Physiology of the tubular system

Renal blood flow

Renal blood supply

Renal arteries (from the aorta) → segmental arteries → interlobar renal arteries → arcuate arteries →
intralobular renal arteries → afferent arterioles → glomeruli → efferent arterioles → vasa recta
(kidneys) and peritubular capillaries → renal veins (merge into the inferior vena cava)

Renal blood flow

Renal blood flow (RBF): the blood volume that flows through the kidney per unit of time

Normal: ∼ 20% of cardiac output, i.e., 1.2 L/min; kept at a constant rate by the renal autoregulatory
mechanism

RBF = RPF/(1 - Hct)

Renal plasma flow (RPF): the volume of plasma that flows through the kidney per unit of time

Para-aminohippuric acid (PAH): nearly 100% of PAH that enters the kidney is also excreted
(completely filtrated and secreted), thus clearance rate is used to estimate RPF

Effective renal plasma flow (eRPF)

eRPF = urine concentration of PAH × (urine flow rate/plasma concentration of PAH)

eRPF calculated with PAH slightly underestimates true RPF (see “Para-aminohippuric acid” below)

Regulation of renal blood flow [1]

The kidney has multiple mechanisms to regulate its own blood flow. This allows for changing the rate of
glomerular filtration if fluctuations in systemic blood pressure occur.

Myogenic autoregulation (Bayliss effect)

Mechanism

Blood flow in the renal arteries remains constant with varying arterial blood pressure (between 80–
180 mmHg).

Afferent arterioles contract if blood pressure increases; to maintain a normal pressure within the
glomeruli: ↑ arterial pressure → stretching of smooth muscle cells in the afferent arteriole wall →
contraction of vascular smooth muscles → vasoconstriction → ↓ RBF

If blood pressure drops, afferent arterioles dilate, to increase the pressure within the glomeruli

Prostaglandins

Mechanism: renal hypoperfusion (particularly renal medulla) → stimulation of prostaglandin synthesis

→ vasodilation of renal vessels → increased renal perfusion

Tubuloglomerular feedback

Description: feedback system between the tubules and glomeruli that adjusts the GFR according to the
resorption capacity of the tubules

Mechanism: macula densa (of the juxtaglomerular apparatus) senses alterations in the NaCl
concentration in the DCT

Hypotonic urine (↓ intraluminal Cl- concentration) → vasodilation of afferent arterioles → ↑ GFR

→ ↑ Cl- intraluminal concentration → ↑ RBF

Hypertonic urine (↑ intraluminal Cl- concentration) → adenosine secretion; → vasoconstriction

of afferent arterioles → ↓ capillary pressure → ↓ GFR → ↓ intraluminal Cl- concentration → ↓
RBF

Renin-angiotensin-aldosterone system (RAAS) [2]

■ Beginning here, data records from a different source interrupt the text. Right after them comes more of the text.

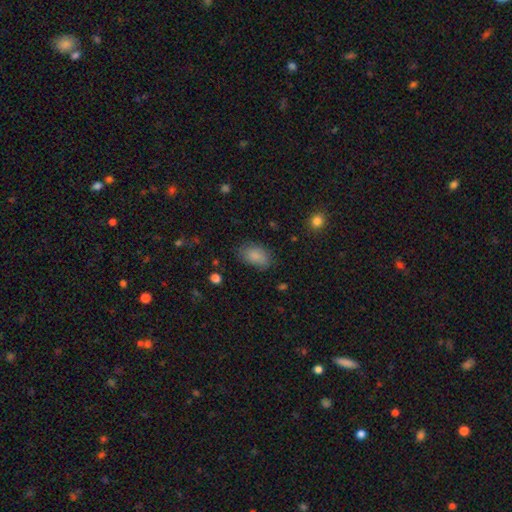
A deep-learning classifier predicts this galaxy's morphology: This appears to be a smooth galaxy with no disk features (85%) that is in between round and cigar-shaped (90%). Merging: none (73%).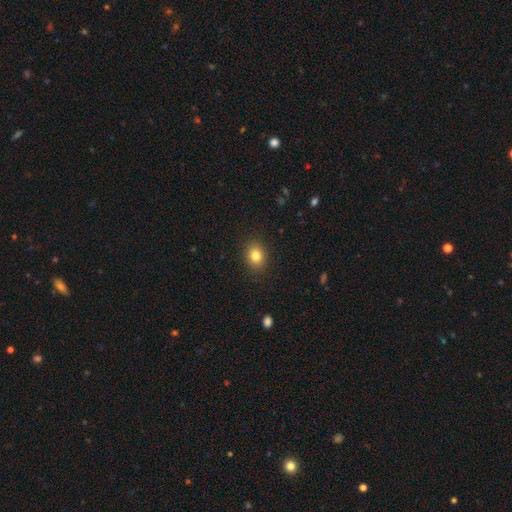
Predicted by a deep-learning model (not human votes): A smooth galaxy with no disk features (82%) that is in between round and cigar-shaped (51%). Merging: none (88%).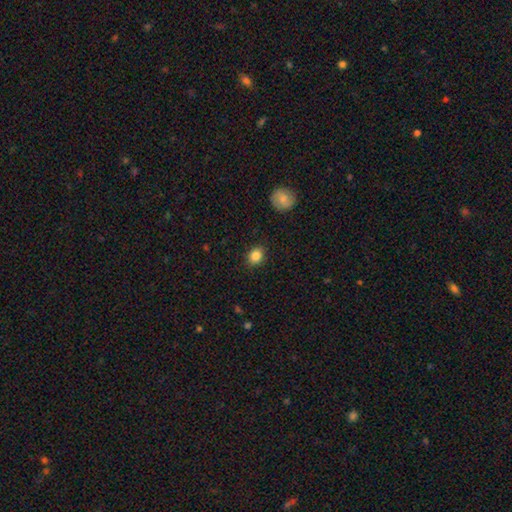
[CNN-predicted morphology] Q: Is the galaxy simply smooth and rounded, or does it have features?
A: smooth — 85%.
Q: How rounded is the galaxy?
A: round — 62%.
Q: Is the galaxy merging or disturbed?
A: none — 88%.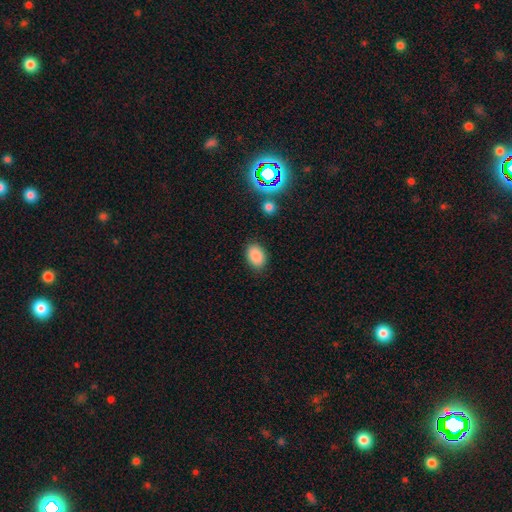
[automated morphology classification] Smooth or featured: smooth — 86% (star or artifact — 10%)
How rounded: in between — 84% (round — 15%)
Merging: none — 86% (minor disturbance — 10%)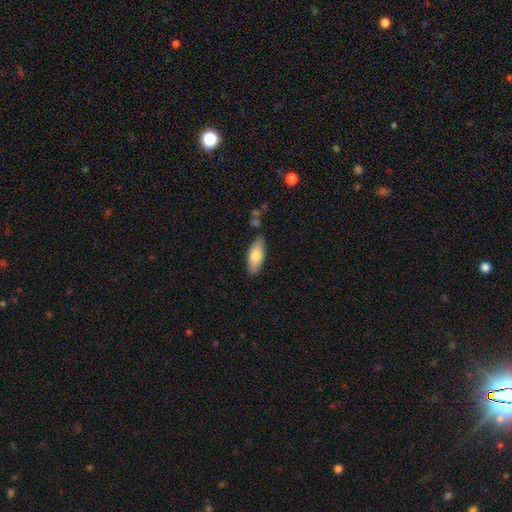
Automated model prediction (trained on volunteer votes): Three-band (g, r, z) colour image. It shows a smooth galaxy with no disk features (72%) that is in between round and cigar-shaped (78%). Merging: none (82%).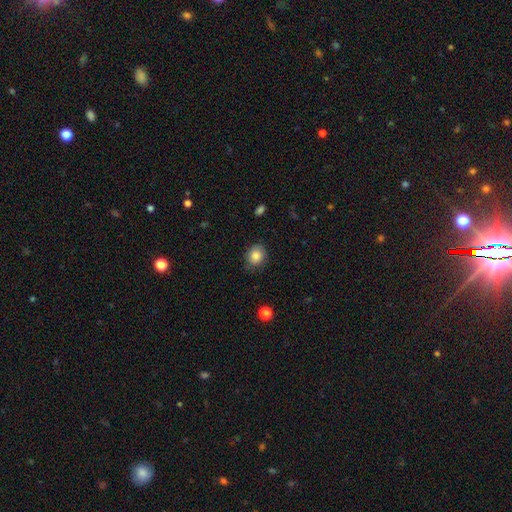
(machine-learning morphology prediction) This is clearly a smooth galaxy (84%). How rounded: possibly round (56%). Merging: likely none (80%).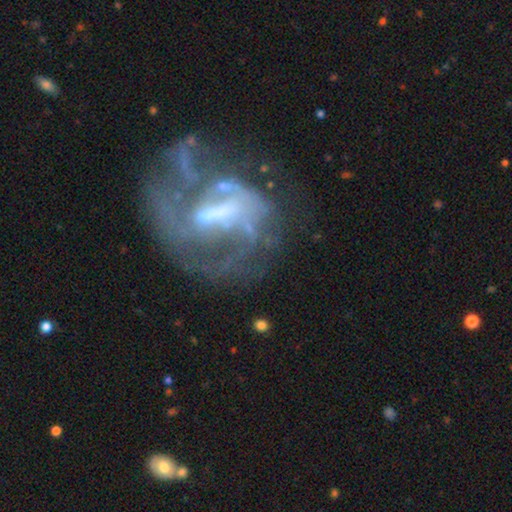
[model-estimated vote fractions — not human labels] Smooth or featured: featured or disk — 77% (star or artifact — 13%)
Edge-on disk: no — 96% (yes — 4%)
Bar: weak — 43% (strong — 30%)
Spiral arms: yes — 67% (no — 33%)
Bulge size: moderate — 37% (small — 31%)
Merging: none — 40% (major disturbance — 34%)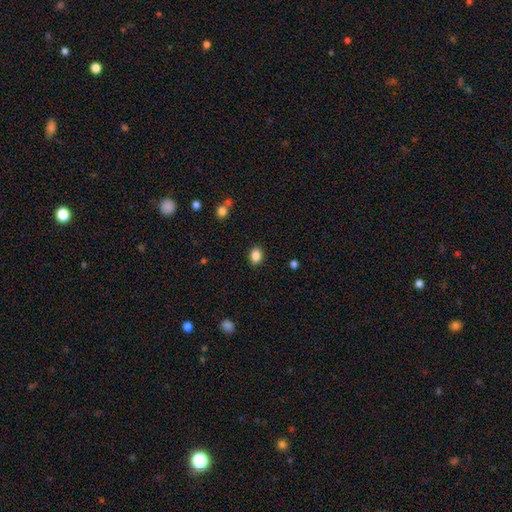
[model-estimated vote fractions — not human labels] Overall: smooth (87%). How rounded: in between (65%; round 34%). Merging: none (87%).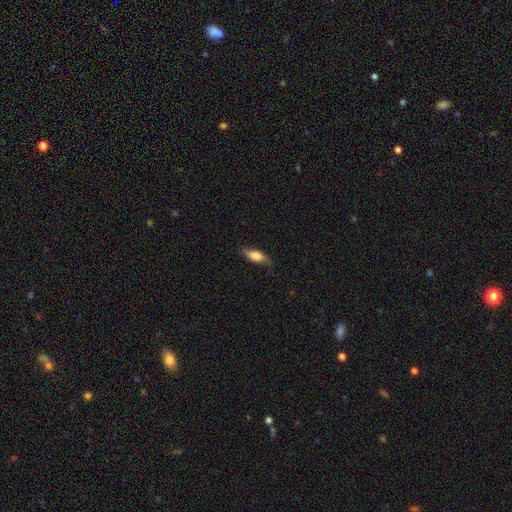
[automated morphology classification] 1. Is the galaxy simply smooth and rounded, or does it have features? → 68% smooth, 26% featured or disk, 7% star or artifact.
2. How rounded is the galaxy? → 71% in between, 25% cigar-shaped, 4% round.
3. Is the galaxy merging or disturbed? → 73% none, 21% minor disturbance, 5% major disturbance, 1% merger.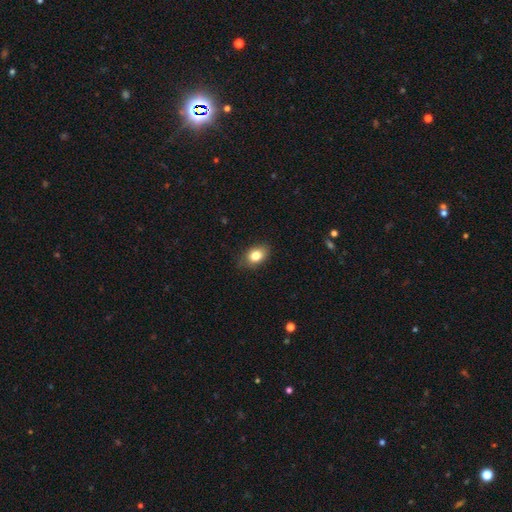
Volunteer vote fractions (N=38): Q: Smooth or featured?
A: smooth (84%); runner-up: featured or disk (11%)
Q: How rounded?
A: in between (84%); runner-up: round (12%)
Q: Merging?
A: none (69%); runner-up: minor disturbance (31%)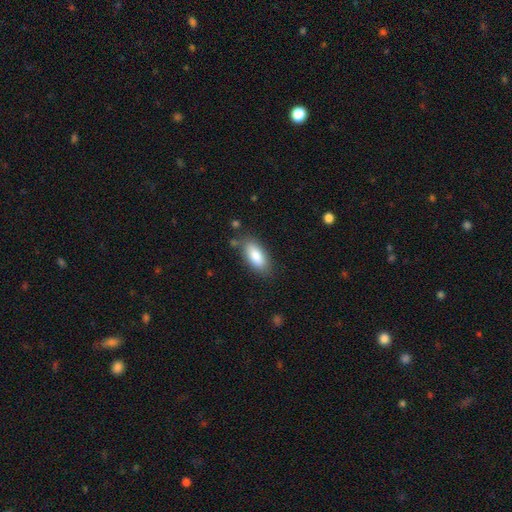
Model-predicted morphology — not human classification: smooth-or-featured: smooth: 85% | featured or disk: 9% | star or artifact: 6%
  how-rounded: in between: 86% | cigar-shaped: 12% | round: 2%
  merging: none: 78% | minor disturbance: 15% | major disturbance: 4% | merger: 3%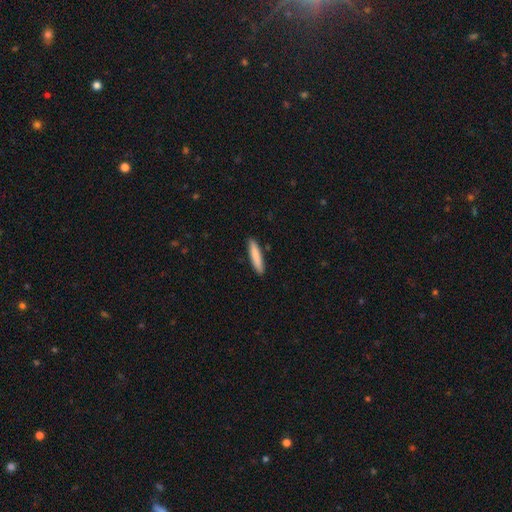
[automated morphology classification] This is clearly a smooth galaxy (84%). How rounded: clearly cigar-shaped (89%). Merging: clearly none (89%).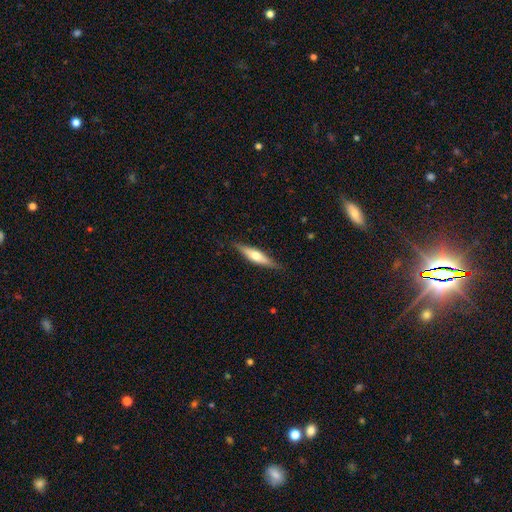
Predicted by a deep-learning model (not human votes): The model was most divided on "smooth or featured": featured or disk: 54%, smooth: 40%, star or artifact: 6%. More confident: edge-on disk — yes (94%); edge-on bulge — rounded (89%); merging — none (86%).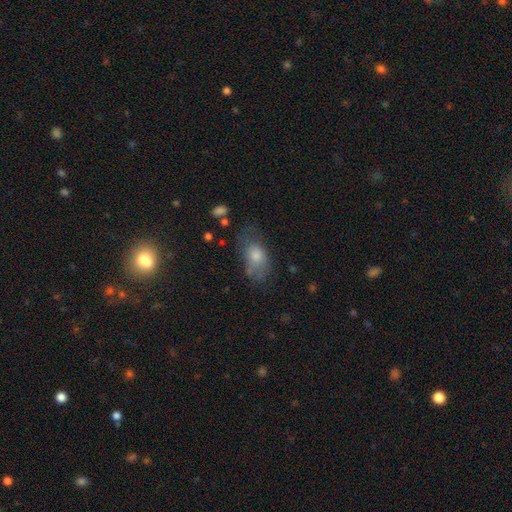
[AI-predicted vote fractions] smooth-or-featured: smooth: 65% | featured or disk: 22% | star or artifact: 12%
  how-rounded: in between: 84% | round: 13% | cigar-shaped: 3%
  merging: none: 48% | minor disturbance: 29% | major disturbance: 19% | merger: 4%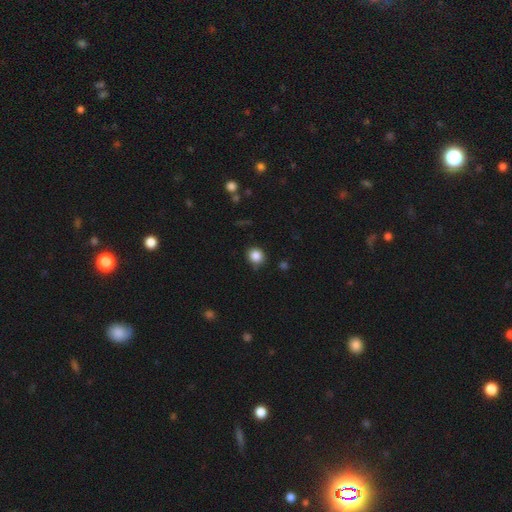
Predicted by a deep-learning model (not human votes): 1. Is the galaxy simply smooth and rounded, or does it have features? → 86% smooth, 10% star or artifact, 4% featured or disk.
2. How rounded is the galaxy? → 82% round, 17% in between, 1% cigar-shaped.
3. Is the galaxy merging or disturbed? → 84% none, 11% minor disturbance, 2% major disturbance, 2% merger.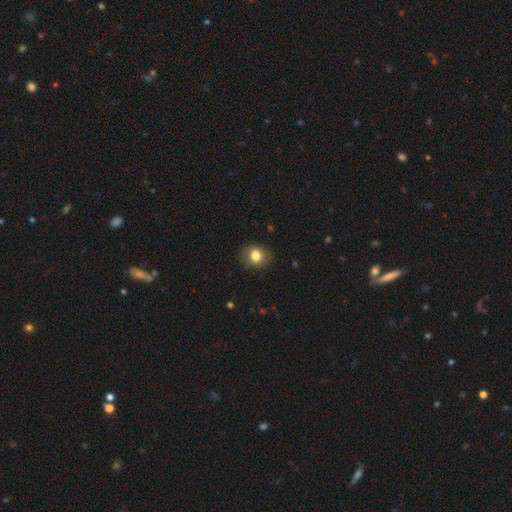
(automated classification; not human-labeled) smooth 80%, featured or disk 11%, star or artifact 10%. Down the decision tree: how rounded — round (59%); merging — none (84%).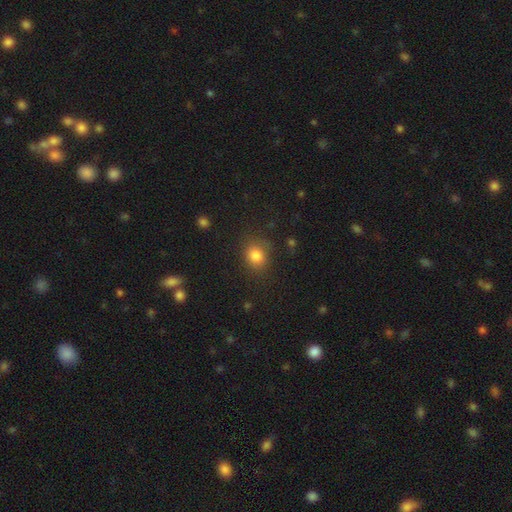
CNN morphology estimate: This is clearly a smooth galaxy (82%). How rounded: likely round (63%). Merging: likely none (77%).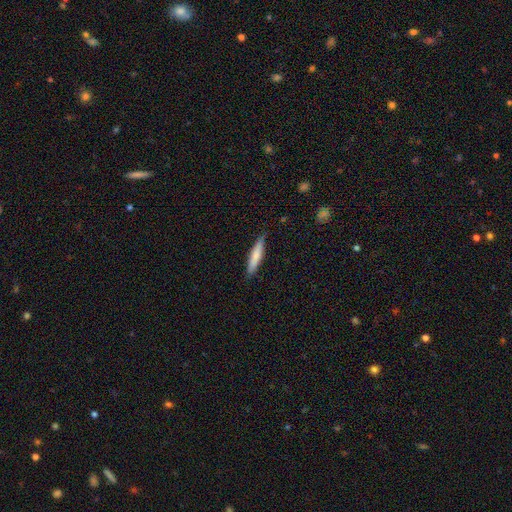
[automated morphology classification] Smooth or featured?
  - smooth: 73% *
  - featured or disk: 22%
  - star or artifact: 5%
How rounded?
  - cigar-shaped: 87% *
  - in between: 12%
  - round: 1%
Merging?
  - none: 84% *
  - minor disturbance: 13%
  - major disturbance: 2%
  - merger: 1%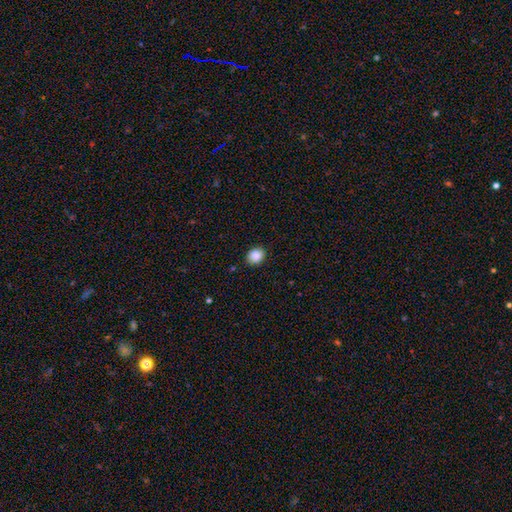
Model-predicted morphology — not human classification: Smooth or featured?
  - smooth: 88% *
  - star or artifact: 9%
  - featured or disk: 3%
How rounded?
  - round: 65% *
  - in between: 34%
  - cigar-shaped: 1%
Merging?
  - none: 88% *
  - minor disturbance: 9%
  - major disturbance: 2%
  - merger: 1%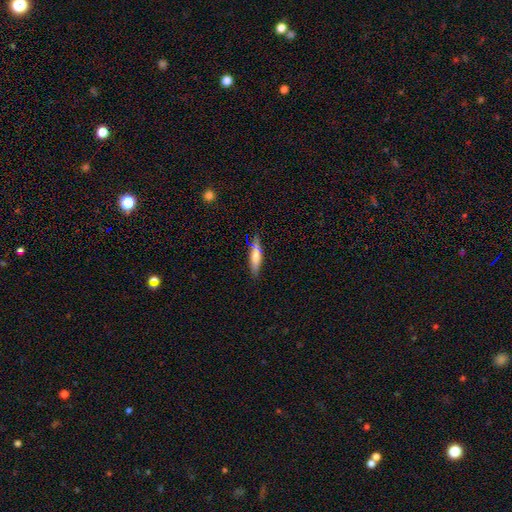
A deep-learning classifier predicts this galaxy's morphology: smooth_or_featured: smooth (p=0.66) [alt: featured or disk p=0.26]
how_rounded: cigar-shaped (p=0.67) [alt: in between p=0.30]
merging: none (p=0.76) [alt: minor disturbance p=0.17]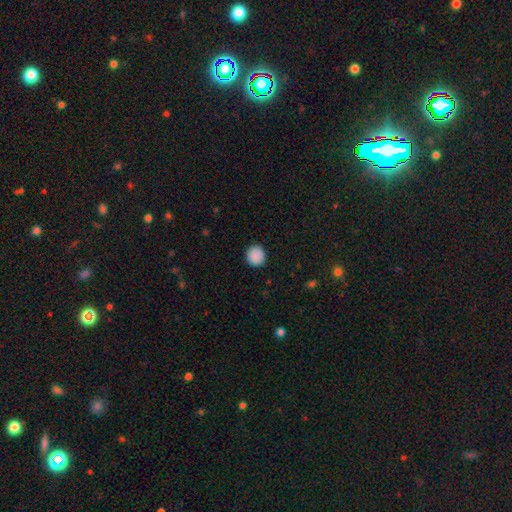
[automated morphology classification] Q: Smooth or featured?
A: smooth (89%); runner-up: star or artifact (8%)
Q: How rounded?
A: round (89%); runner-up: in between (10%)
Q: Merging?
A: none (90%); runner-up: minor disturbance (7%)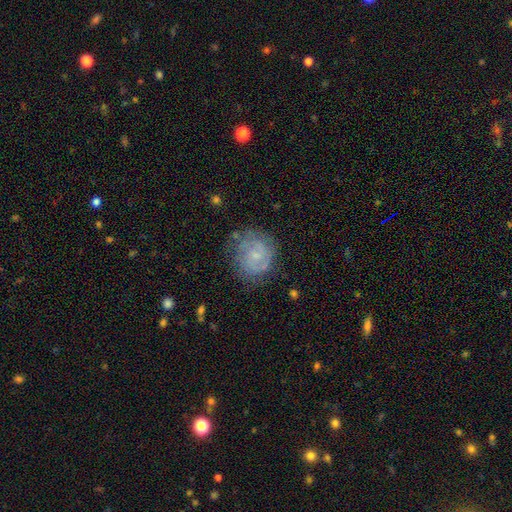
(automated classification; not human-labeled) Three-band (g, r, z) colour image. It shows a featured or disk galaxy (64%) with no bar (71%), 2 (44%) tight (59%) spiral arms (84%) and a small central bulge (69%). Merging: none (69%).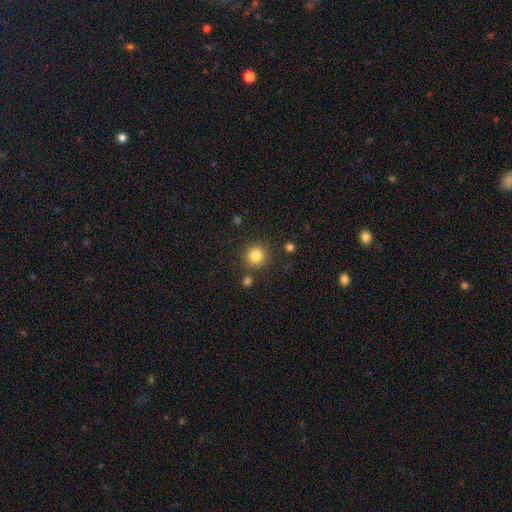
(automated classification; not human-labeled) This is clearly a smooth galaxy (83%). How rounded: clearly round (94%). Merging: clearly none (86%).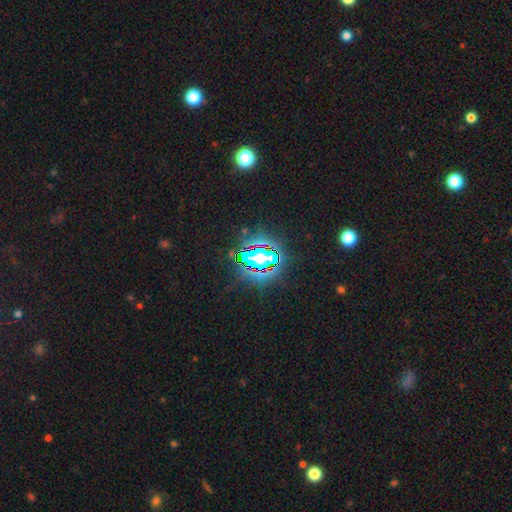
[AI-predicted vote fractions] star or artifact 74%, smooth 15%, featured or disk 11%.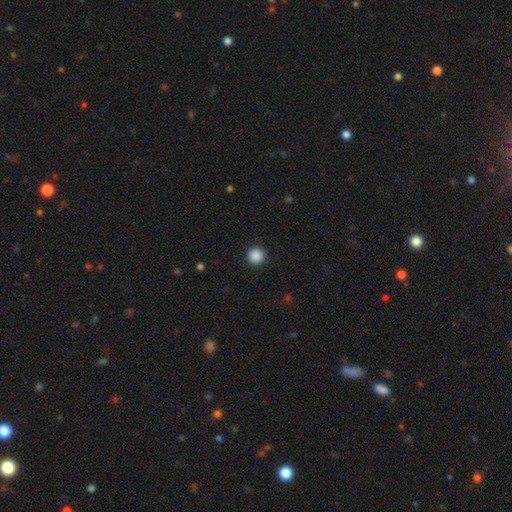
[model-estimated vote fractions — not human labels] smooth_or_featured: smooth (p=0.89) [alt: star or artifact p=0.09]
how_rounded: round (p=0.95) [alt: in between p=0.04]
merging: none (p=0.93) [alt: minor disturbance p=0.05]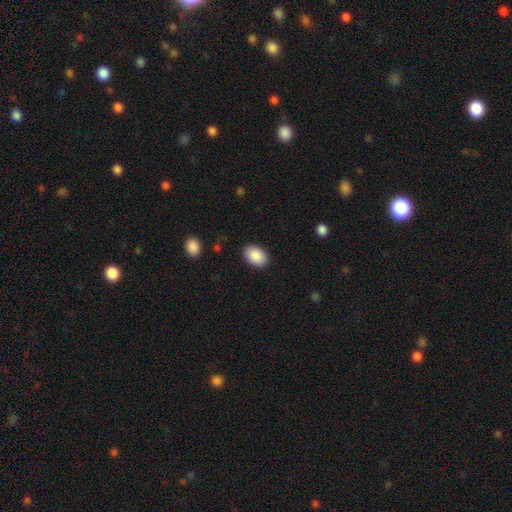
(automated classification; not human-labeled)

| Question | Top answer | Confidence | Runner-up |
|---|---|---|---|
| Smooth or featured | smooth | 90% | star or artifact (6%) |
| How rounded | in between | 85% | round (14%) |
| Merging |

Description: hormonal system that regulates arterial blood pressure and sodium concentration

Mechanism

Baroreceptors in the afferent arteriole detect the following

Renal hypoperfusion (e.g., caused by hypotension or hypovolemia)

Hyponatremia (registered by the macula densa when sodium concentration in the

distal convoluted tubule decreases)

Increased sympathetic tone (via activation of renal β1-receptors)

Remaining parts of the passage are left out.